Figure 5.2 illustrates the outcomes under price fairness. The observed patterns mirror the theoretical mechanisms identified earlier–more flexible consumers (cluster $3$) experience no utility losses, while less flexible consumers (cluster $1$) do not benefit in utility terms, which initially corresponds to Regime $1$ in Theorem 3.6, except for CNW. This is likely affected by the number of consumers within each cluster. As $\alpha$ increases, less flexible consumers lose utility while more flexible consumers gain utility, indicating the transition from Regime $1$ to Regime $2$, as characterized in Theorem 3.6. The utility of cluster $2$ is non-monotonic, with modest changes relative to the pronounced effects observed for clusters $1$ and $3$. Accepting a $2.32\%$ profit loss at $\alpha=1$ relative to $\alpha=0$ yields a $29.42\%$ increase in total consumer utility and increases overall social welfare by $0.68\%$. Nevertheless, these gains are unevenly distributed, as CNW decreases. Specifically, they arise alongside concentrated utility losses among less flexible consumers (cluster $1$), while the benefits accrue primarily to more flexible consumers (high-income according to Figure 1). Similar to energy fairness, this distributional outcome challenges the conventional fairness rationale in energy policy, where fairness interventions are typically motivated by concerns for low-income or more vulnerable households. Moreover, the intermediate groups (cluster $2$) are neither clear beneficiaries nor clear losers under price fairness policies, and the impact of such policies on these groups is highly context-dependent.
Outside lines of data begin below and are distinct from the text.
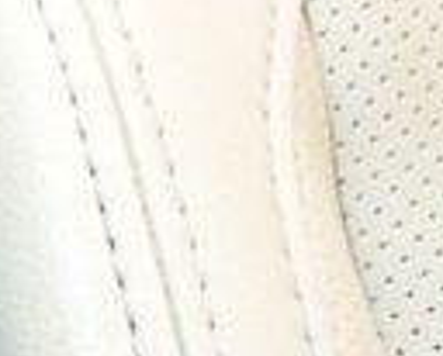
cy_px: -674
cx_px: -1173
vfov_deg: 7.0
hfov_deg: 7.5
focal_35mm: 202
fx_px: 2655
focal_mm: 18
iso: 12800
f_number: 3.5
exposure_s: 1/60
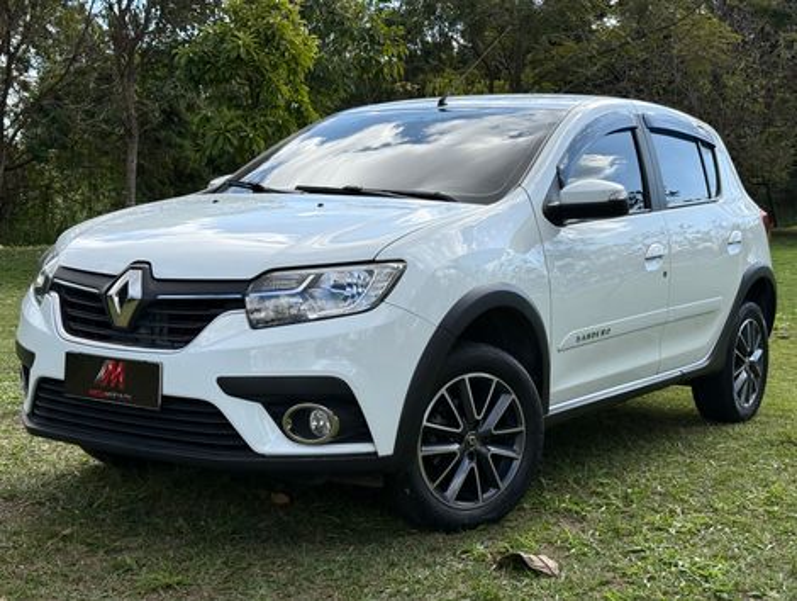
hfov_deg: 39.6
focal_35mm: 48
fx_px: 1107
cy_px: 300
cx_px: 398
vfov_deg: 30.3
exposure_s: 1/2494
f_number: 1.78
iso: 80
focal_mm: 6.76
Lastly, Figure 5.2 reports the outcomes under utility fairness. When the fairness constraint is first introduced, more flexible consumers (cluster $3$) experience a substantial reduction in utility, while the less flexible consumers (cluster $1$) remain unaffected, which mirrors Regime $3$ in Theorem 3.7, except for CNW. With a higher $\alpha$, utility is progressively reallocated toward less flexible consumers (cluster $1$), leading to great increases in CNW. Notably, social welfare remains approximately constant, indicating that gains in consumer utility are largely offset by losses in the aggregator’s profit. In contrast to energy and price fairness, the redistributive loss under utility fairness falls primarily on more flexible consumers, while less flexible consumers emerge as the main beneficiaries, suggesting that the fairness gains accrue to low-income groups. However, this redistribution comes at the cost of the largest aggregator’s profit loss among the three fairness criteria considered. As in the previous cases, the intermediate group (cluster $2$) again plays a muted role, the magnitude of the change remains small relative to the pronounced effects observed for clusters $1$ and $3$, similar to the pattern observed under price fairness. When moving from the no-fairness case ($\alpha=0$) to perfect fairness ($\alpha=1$), profits decrease by $6.45\%$, accompanied by a $50.47\%$ increase in total utility, whereas social welfare falls by $1.06\%$. Despite this decline in social welfare, CNW increases.